Among the certification requirements analyzed in these two cases, the “sufficient basis in fact” was lacking. It is interesting to note that this criterion is not included in the requirements listed in the Quebec Code of Civil Procedure. Moreover,the Supreme Court recently reiterated that the class action authorization threshold is low in Quebec in comparison with the applicable thresholds in the rest of Canada. The Quebec courts do not consider whether there is a “sufficient basis in fact” to support a plaintiff’s claim but simply whether the proposed legal syllogism is arguable.
Quebec judges nevertheless exercise a screening function at the authorization stage, in the same way as their counterparts in the other Canadian provinces. That is why it was found that in cases involving privacy breaches, mere allegations of potential damage are generally insufficient to support the authorization of a class action. In this regard, it has also been found that transient embarrassment and inconveniences are insufficient grounds for authorizing a class action, although allegations of moral damages may be sufficient.
The “tort of intrusion upon seclusion” could facilitate the certification of class actions in certain common law provinces as compared with those brought in Quebec, due to the fact that the plaintiff does not need to establish proof of harm to a recognized economic interest. That said, the development of this tort remains controversial, and its application is uncertain in privacy matters, in particular because intentional or reckless conduct must be established to invoke it successfully.
Certification is an effective screening device and continues to adapt to class actions involving privacy matters. That being said, the basis of organizations’ liability for such privacy breaches remains an outstanding issue as a result of the effectiveness of this screening device (combined with frequent settlements).
To what extent can an organization be required to compensate individuals whose personal information was affected by a cyberattack when the organization took all possible measures to comply with its legal obligations regarding privacy protection? What is the applicable basis of civil liability if the damage suffered by individuals allegedly affected by a privacy breach is, in practice, impossible to prove?

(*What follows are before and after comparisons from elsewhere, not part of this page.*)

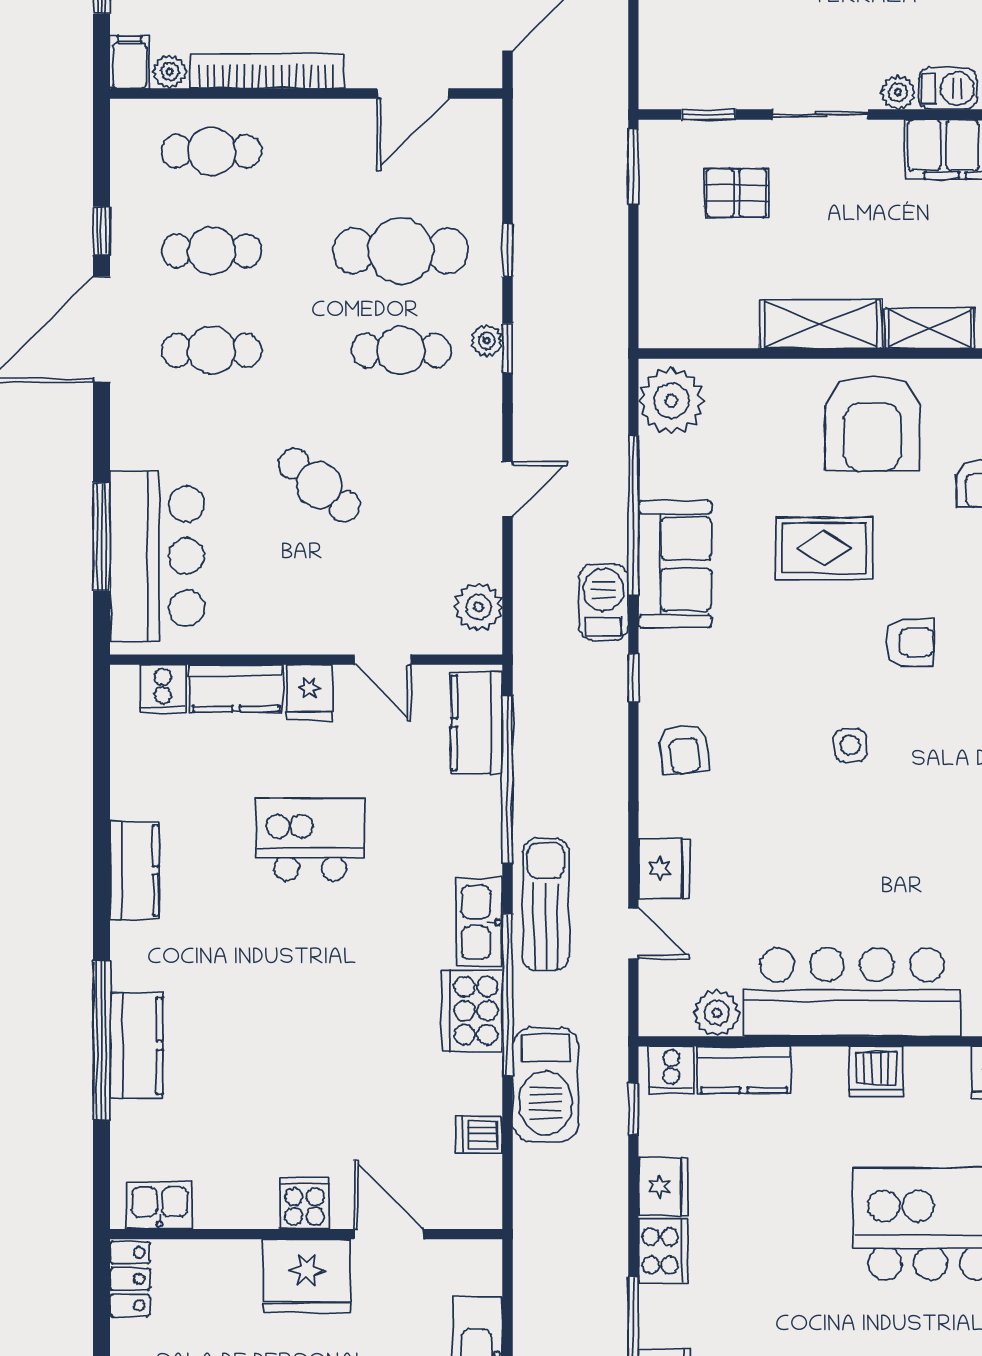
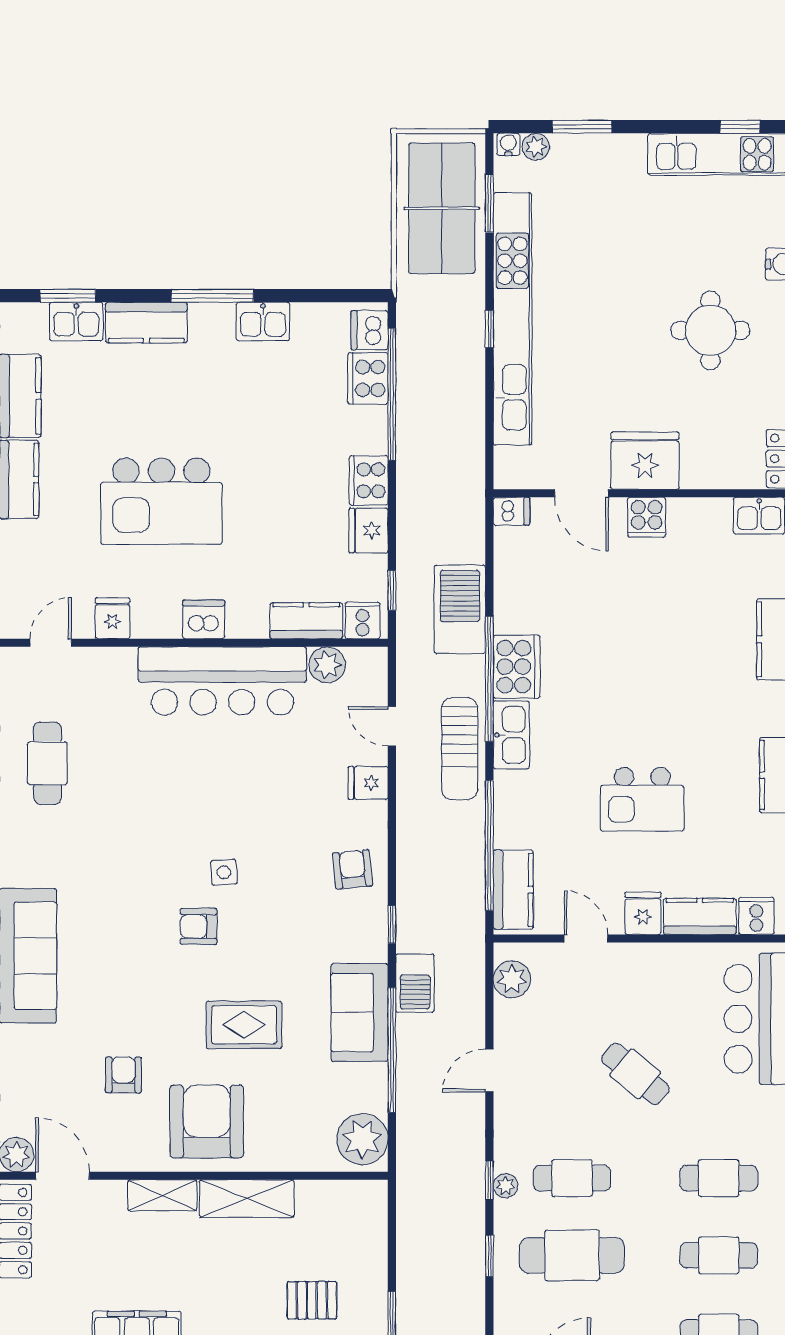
armchair: (910, 642) -> (199, 926), moved
fridge: (664, 869) -> (368, 783), width x0.72
dishwasher: (479, 1134) -> (511, 511), moved

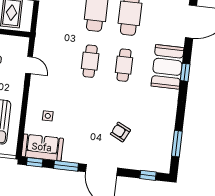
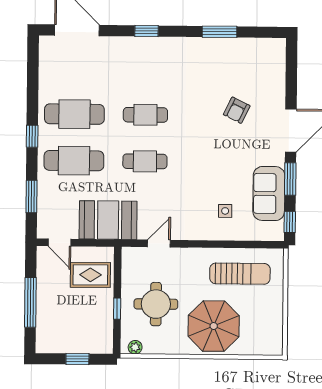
booth: (167, 67) -> (108, 220), moved
window: (177, 144) -> (219, 32), moved
sofa: (42, 147) -> (269, 194), moved
window: (148, 175) -> (291, 67), removed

The judgments rendered across the country at the authorization or certification stage, to which we can now add the Quebec Superior Court’s judgment on the merits in Lamoureux v. OCRCVM, identify with increasing precision the issues we should focus on in seeking an organization’s liability in the context of a privacy breach. As illustrated by several of the judgments discussed above, it is important to carefully examine the nature of the alleged harm and the evidence supporting it. Further argument on the merits of these issues is needed, however, before the state of the law in this area is settled.